Work instructions:
Copy each line of the data below exactly, leaving out pictures.

Source records:
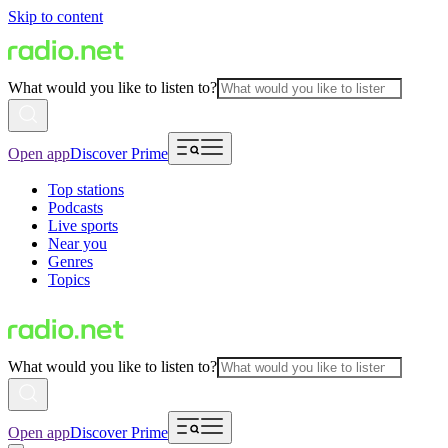
Skip to content
What would you like to listen to?
Open app
Discover Prime
Top stations
Podcasts
Live sports
Near you
Genres
Topics
What would you like to listen to?
Open app
Discover Prime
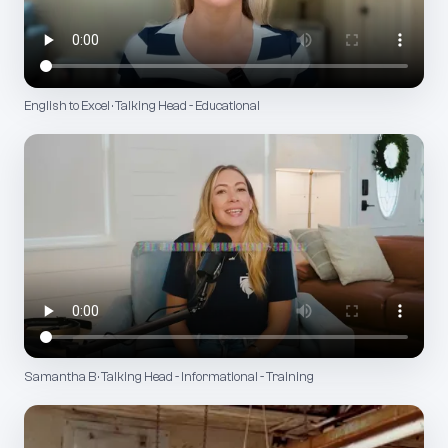
English to Excel · Talking Head - Educational
Samantha B · Talking Head - Informational - Training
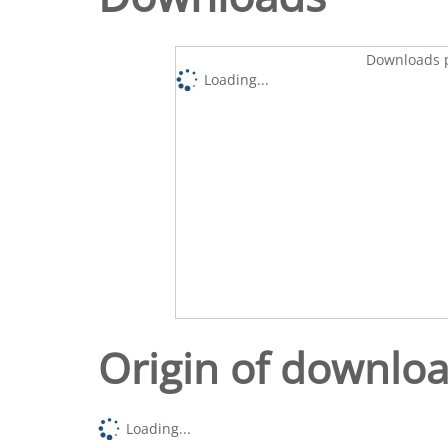
Downloads p
Loading...
Origin of downlo
Loading...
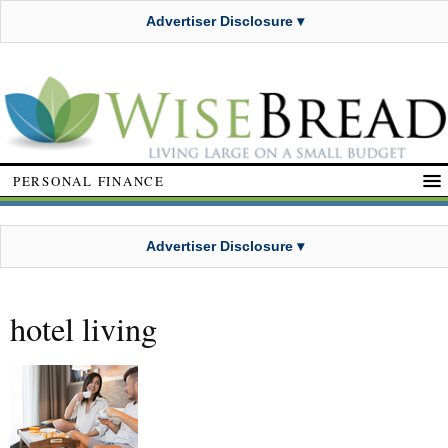
Advertiser Disclosure ▾
PERSONAL FINANCE
Advertiser Disclosure ▾
hotel living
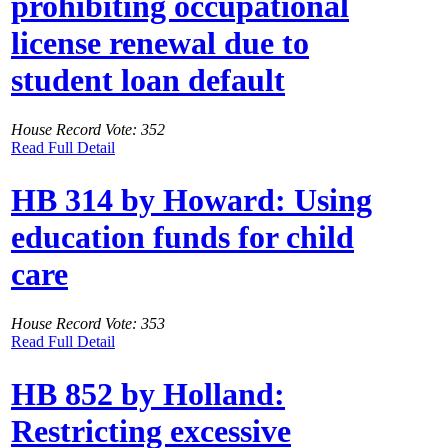
prohibiting occupational
license renewal due to
student loan default
House Record Vote: 352
Read Full Detail
HB 314 by Howard: Using
education funds for child
care
House Record Vote: 353
Read Full Detail
HB 852 by Holland:
Restricting excessive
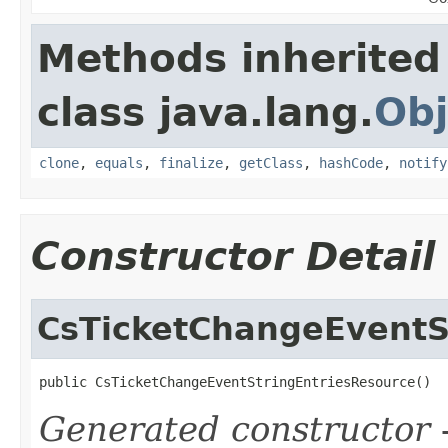
Methods inherited
class java.lang.
Obj
clone
,
equals
,
finalize
,
getClass
,
hashCode
,
notify
Constructor Detail
CsTicketChangeEventS
public CsTicketChangeEventStringEntriesResource()
Generated constructor
-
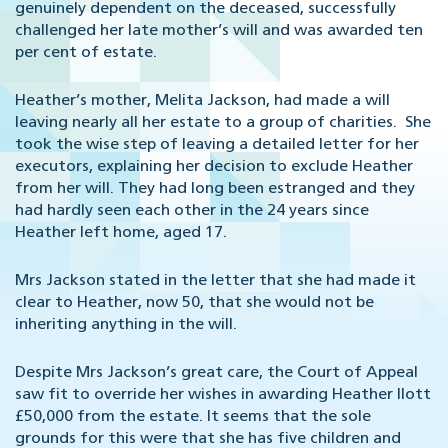
genuinely dependent on the deceased, successfully
challenged her late mother’s will and was awarded ten
per cent of estate.
Heather’s mother, Melita Jackson, had made a will
leaving nearly all her estate to a group of charities. She
took the wise step of leaving a detailed letter for her
executors, explaining her decision to exclude Heather
from her will. They had long been estranged and they
had hardly seen each other in the 24 years since
Heather left home, aged 17.
Mrs Jackson stated in the letter that she had made it
clear to Heather, now 50, that she would not be
inheriting anything in the will.
Despite Mrs Jackson’s great care, the Court of Appeal
saw fit to override her wishes in awarding Heather Ilott
£50,000 from the estate. It seems that the sole
grounds for this were that she has five children and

Your response:
Skip to content
What would you like to listen to?
Open app
Discover Prime
Top stations
Podcasts
Live sports
Near you
Genres
Topics
What would you like to listen to?
Open app
Discover Prime
English to Excel · Talking Head - Educational
Samantha B · Talking Head - Informational - Training
Downloads p
Loading...
Origin of downlo
Loading...
Advertiser Disclosure ▾
PERSONAL FINANCE
Advertiser Disclosure ▾
hotel living
prohibiting occupational
license renewal due to
student loan default
House Record Vote: 352
Read Full Detail
HB 314 by Howard: Using
education funds for child
care
House Record Vote: 353
Read Full Detail
HB 852 by Holland:
Restricting excessive
Methods inherited
class java.lang.
Obj
clone
,
equals
,
finalize
,
getClass
,
hashCode
,
notify
Constructor Detail
CsTicketChangeEventS
public CsTicketChangeEventStringEntriesResource()
Generated constructor
-
genuinely dependent on the deceased, successfully
challenged her late mother’s will and was awarded ten
per cent of estate.
Heather’s mother, Melita Jackson, had made a will
leaving nearly all her estate to a group of charities. She
took the wise step of leaving a detailed letter for her
executors, explaining her decision to exclude Heather
from her will. They had long been estranged and they
had hardly seen each other in the 24 years since
Heather left home, aged 17.
Mrs Jackson stated in the letter that she had made it
clear to Heather, now 50, that she would not be
inheriting anything in the will.
Despite Mrs Jackson’s great care, the Court of Appeal
saw fit to override her wishes in awarding Heather Ilott
£50,000 from the estate. It seems that the sole
grounds for this were that she has five children and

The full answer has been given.